WHAT YOU HAVE TO DO:
According to the musician biography below, in which years was the band Extra Day For Riots active?

EXTRACTED TEXT:
= = = = = = =

As a teenager, thrashLife sang for Florida band, Extra Day For Riots. The band lasted from 2003 to 2005. In a 2013 interview, drummer Chris Hembrough, said of his time with the group: "Before Rational [Anthem], I played in a band called Extra Day For Riots in high school. My buddy, Sam North, who used to run Traffic Street Records, was the singer. We just played basic simple pop punk. Really jumpy blink-182-esque stuff. We won a talent show and did lots of drugs. The band broke up after we almost killed each other at band practice."
- The Most Fun I Ever Had CDEP (self-released, 2004)
- Keeping '95 Alive CDEP (self-released, 2005)

==== Troublemake ====

After the demise of Extra Day For Riots, thrashLife formed Troublemake, a band consisting of himself as songwriter/singer/bassist and whichever friends he could gather up to record his songs or play shows. In contrast to Extra Day For Riots, Troublemake was warmly received by critics. Of the group's second EP, Feral, Jersey Beat wrote, "Sloppy lo-fi bedroom recordings never sounded so good before" and further praised "the socially fitting and heartfelt lyrics, sung with emotion and angst." Razorcake's similarly enthusiastic review of the band's split EP with Turkish Techno described Troublemake as "a solid anathematic band, hailing from D.C., but making sounds in the Dillinger Four universe. This feels more produced than earlier songs—but with the strong, eager oomph they've always had—driving the songs with a spirit you can get on board with. This is the kind of stuff that makes house parties pop, getting everyone to sing and scream together." Much more of a project than an active band, Troublemake's only activity was recording sporadically in the years 2005, 2006, and 2008, and several shows in support of Rational Anthem during that band's tour in the summer of 2008.
- Staying Afloat in Florida CDEP (self-released, 2005)
- Feral CDEP (self-released, 2007)
- Turkish Techno / Troublemake 7-inch split (Traffic Street Records, 2009)
- Dangerous Intersections V 7-inch compilation (Traffic Street Records, 2009; also featuring The Legendary San Diego Chargers, Shang-a-Lang, and Andrew Jackson Jihad)
- Dirt Cult Mix Tape, Vol. II (Dirt Cult Records, 2009; also featuring Tenement, Vacation Bible School, Unwelcome Guests, and others).

==== Shitty Children ====
In the summer of 2014, thrashLife fronted a Chicago-based band called Shitty Children. The band performed in Chicago just once before being invited to play at the eighth annual Awesome Fest in San Diego, CA. In announcing their addition to the bill, festival organizer Marty Ploy wrote, "Super stoked on this! Sammy thrashLife has been a huge inspiration the last couple years and really is just rad as fuck. Come see his band with the dudes from Like Bats and ex-members of Rational Anthem." While thrashLife, bassist Chris Spillane, and drummer were constant members of the band, Shitty Children had a different guitarist at each of the three shows they played before disbanding. No studio recordings were ever produced but a live video with lyrics was posted on thrashLife's website shortly after the band's first performance.

=== Design ===
In his later role as a visual artist, thrashLife has designed album art and merchandise for Todd Congelliere and Apocalypse Meow, Rational Anthem, Lipstick Homicide, Like Bats and others.

== Personal life ==
thrashLife's father is musician Ian North of Milk 'N' Cookies, Neo, and Darkjet.

In the summer of 2013, thrashLife auditioned for, and was cast in, the short film No Real Than You Are. The film premiered to a sold-out audience at the 2014 Sarasota Film Festival and found its first overseas audience at the Cannes Film Festival in France.

On August 25, 2015, the state of Illinois charged thrashLife with criminal sexual assault. One week later, a blog entry appeared on thrashLife's website, stating: "I didn’t do this. The truth will come out." At a preliminary hearing on September 15, a circuit court judge ruled there was no probable cause to believe thrashLife had committed any crime and the charges against him were dismissed.

= = = = = = =

Stored data entries:
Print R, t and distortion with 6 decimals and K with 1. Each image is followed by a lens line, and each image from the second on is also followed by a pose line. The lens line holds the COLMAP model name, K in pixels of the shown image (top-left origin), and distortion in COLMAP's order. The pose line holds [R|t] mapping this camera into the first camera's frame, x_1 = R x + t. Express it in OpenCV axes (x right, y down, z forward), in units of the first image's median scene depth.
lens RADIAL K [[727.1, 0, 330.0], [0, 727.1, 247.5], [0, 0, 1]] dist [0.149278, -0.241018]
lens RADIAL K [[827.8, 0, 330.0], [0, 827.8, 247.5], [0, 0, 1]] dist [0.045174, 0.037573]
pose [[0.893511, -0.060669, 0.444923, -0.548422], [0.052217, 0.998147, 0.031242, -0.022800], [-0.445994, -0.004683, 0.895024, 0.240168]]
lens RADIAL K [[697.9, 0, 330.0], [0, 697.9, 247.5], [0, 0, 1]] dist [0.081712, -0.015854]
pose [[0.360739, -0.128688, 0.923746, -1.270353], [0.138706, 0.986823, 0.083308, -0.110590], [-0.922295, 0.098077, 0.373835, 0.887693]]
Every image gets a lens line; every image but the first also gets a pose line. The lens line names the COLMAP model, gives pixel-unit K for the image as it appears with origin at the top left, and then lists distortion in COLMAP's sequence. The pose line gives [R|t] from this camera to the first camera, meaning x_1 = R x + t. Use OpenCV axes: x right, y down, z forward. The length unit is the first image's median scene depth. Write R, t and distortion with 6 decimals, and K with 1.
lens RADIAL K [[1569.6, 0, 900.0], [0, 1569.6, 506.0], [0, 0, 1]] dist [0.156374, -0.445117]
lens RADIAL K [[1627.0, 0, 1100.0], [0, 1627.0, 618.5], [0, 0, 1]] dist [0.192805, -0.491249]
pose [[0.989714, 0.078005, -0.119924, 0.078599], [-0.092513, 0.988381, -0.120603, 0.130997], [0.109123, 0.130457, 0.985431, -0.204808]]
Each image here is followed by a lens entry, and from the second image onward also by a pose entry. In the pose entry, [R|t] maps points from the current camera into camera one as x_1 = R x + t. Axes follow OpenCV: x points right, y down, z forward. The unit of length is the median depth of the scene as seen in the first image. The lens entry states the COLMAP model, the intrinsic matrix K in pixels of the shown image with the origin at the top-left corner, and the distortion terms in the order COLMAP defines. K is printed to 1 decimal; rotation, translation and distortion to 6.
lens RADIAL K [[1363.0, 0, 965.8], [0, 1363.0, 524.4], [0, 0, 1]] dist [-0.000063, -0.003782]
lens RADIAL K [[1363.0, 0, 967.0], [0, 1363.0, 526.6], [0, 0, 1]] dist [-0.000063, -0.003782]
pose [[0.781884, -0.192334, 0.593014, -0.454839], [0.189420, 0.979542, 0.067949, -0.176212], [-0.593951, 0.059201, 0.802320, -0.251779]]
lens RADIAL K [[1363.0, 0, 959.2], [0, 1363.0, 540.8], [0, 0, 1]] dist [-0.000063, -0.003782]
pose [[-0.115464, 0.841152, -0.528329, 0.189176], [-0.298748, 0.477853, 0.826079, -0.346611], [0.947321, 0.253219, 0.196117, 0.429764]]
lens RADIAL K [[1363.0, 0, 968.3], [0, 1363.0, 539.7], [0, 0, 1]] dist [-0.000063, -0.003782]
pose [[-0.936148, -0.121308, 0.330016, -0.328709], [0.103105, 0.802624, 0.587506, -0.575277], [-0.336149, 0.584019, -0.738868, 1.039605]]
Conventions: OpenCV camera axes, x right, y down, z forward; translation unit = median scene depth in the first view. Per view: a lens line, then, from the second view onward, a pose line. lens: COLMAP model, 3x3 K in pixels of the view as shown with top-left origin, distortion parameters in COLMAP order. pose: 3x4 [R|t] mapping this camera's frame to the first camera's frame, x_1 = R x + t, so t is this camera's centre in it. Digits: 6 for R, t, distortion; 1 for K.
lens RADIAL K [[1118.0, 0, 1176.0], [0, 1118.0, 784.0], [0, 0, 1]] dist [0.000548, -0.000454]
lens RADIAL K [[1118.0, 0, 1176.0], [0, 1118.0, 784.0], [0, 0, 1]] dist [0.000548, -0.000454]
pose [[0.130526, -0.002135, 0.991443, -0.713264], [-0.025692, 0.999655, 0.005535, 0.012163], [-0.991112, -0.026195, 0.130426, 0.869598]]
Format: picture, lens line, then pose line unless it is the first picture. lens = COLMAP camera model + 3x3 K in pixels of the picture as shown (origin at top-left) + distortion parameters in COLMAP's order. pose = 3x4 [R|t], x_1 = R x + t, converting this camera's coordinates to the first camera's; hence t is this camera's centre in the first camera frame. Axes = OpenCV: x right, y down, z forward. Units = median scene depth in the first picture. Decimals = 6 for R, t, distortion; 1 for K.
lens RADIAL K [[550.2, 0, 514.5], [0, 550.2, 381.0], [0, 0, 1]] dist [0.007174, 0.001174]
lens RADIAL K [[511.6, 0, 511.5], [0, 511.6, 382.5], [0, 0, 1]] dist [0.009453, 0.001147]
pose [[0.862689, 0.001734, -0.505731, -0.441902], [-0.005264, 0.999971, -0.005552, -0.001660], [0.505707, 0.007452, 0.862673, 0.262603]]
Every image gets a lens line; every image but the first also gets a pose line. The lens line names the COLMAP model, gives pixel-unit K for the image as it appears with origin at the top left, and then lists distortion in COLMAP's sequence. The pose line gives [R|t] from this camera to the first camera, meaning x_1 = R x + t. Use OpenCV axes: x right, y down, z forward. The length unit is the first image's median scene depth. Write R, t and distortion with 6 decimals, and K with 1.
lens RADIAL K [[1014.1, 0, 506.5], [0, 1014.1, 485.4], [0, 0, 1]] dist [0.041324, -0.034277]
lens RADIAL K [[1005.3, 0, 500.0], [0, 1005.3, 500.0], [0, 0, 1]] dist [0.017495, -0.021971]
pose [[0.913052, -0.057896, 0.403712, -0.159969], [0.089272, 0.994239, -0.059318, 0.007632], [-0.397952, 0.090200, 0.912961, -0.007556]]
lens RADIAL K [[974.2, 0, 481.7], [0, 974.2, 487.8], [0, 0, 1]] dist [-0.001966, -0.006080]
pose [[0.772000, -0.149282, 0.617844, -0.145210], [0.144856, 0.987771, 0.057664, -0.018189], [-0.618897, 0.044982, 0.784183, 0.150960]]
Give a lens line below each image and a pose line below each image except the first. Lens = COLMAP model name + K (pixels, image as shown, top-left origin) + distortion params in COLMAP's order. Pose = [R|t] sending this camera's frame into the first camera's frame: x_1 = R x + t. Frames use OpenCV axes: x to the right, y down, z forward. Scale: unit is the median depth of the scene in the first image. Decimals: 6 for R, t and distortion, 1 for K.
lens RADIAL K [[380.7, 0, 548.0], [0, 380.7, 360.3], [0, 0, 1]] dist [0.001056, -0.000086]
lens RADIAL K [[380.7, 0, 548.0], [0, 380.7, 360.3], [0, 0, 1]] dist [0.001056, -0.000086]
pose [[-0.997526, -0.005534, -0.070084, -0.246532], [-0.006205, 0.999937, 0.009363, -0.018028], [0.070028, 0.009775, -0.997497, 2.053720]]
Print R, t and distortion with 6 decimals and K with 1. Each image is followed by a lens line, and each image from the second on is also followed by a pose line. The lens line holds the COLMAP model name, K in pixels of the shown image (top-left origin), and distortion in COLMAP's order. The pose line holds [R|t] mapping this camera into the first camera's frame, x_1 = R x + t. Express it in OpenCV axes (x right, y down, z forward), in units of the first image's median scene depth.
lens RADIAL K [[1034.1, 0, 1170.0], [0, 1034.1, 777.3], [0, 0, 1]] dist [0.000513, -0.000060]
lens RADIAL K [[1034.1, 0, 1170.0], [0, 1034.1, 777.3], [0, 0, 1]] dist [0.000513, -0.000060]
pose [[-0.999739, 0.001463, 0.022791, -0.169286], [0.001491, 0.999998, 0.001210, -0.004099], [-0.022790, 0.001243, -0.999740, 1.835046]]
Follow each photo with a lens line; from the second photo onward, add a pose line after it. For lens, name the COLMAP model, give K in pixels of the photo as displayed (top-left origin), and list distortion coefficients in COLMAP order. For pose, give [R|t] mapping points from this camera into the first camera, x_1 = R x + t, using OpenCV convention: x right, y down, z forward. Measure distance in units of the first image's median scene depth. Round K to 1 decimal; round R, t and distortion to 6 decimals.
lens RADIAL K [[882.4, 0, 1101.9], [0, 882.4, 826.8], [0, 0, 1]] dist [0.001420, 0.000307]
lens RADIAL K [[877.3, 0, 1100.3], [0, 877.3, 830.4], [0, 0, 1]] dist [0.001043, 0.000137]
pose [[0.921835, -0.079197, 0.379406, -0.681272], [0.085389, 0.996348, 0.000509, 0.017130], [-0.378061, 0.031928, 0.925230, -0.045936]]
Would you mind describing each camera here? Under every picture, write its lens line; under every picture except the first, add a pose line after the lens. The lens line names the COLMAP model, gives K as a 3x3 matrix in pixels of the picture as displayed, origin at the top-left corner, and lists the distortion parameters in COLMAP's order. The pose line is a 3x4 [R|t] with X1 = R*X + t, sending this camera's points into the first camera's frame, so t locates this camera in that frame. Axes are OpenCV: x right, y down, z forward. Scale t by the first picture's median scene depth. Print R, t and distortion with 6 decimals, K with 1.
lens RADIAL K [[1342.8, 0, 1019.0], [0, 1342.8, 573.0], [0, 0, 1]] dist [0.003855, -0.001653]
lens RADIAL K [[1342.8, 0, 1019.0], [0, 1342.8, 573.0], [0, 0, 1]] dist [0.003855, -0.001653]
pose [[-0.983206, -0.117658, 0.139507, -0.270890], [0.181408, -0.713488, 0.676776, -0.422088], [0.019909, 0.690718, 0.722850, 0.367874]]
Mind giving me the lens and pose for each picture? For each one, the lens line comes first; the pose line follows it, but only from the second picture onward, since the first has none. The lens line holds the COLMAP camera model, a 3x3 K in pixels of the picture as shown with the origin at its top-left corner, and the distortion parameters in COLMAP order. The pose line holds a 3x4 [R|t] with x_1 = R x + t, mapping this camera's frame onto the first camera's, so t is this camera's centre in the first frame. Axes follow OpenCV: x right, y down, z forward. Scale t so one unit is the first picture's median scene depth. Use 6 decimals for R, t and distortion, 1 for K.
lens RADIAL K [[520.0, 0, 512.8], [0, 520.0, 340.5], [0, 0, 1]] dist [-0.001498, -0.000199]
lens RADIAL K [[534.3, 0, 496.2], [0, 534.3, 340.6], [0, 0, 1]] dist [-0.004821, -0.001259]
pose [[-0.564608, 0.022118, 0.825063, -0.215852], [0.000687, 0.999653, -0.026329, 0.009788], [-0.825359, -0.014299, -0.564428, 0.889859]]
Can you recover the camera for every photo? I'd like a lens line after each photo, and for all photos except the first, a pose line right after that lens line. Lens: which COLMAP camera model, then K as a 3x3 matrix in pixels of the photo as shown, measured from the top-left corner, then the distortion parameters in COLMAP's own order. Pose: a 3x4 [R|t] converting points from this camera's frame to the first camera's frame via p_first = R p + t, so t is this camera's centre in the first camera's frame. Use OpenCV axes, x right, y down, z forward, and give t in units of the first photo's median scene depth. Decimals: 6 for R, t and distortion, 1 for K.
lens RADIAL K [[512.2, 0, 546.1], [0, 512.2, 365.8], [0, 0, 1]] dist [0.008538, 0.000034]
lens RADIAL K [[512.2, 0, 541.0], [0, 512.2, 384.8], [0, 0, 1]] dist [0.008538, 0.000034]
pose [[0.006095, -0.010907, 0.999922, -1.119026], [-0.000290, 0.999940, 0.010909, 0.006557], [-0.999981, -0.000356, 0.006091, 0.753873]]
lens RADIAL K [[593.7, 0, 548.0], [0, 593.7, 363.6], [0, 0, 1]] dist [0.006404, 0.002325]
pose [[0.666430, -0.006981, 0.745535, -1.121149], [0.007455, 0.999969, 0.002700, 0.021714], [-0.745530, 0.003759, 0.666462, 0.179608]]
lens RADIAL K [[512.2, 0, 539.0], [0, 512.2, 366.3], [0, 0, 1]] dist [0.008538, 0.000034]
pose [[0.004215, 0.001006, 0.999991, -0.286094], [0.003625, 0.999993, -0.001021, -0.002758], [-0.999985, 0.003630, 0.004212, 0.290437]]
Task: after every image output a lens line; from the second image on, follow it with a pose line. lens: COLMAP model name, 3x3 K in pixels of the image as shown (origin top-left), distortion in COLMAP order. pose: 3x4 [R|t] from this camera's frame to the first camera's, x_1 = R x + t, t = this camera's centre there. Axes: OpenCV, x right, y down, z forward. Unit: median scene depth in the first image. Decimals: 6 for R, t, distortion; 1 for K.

= = = = = = =

ANSWER TO THIS PROBLEM:
From 2003 to 2005.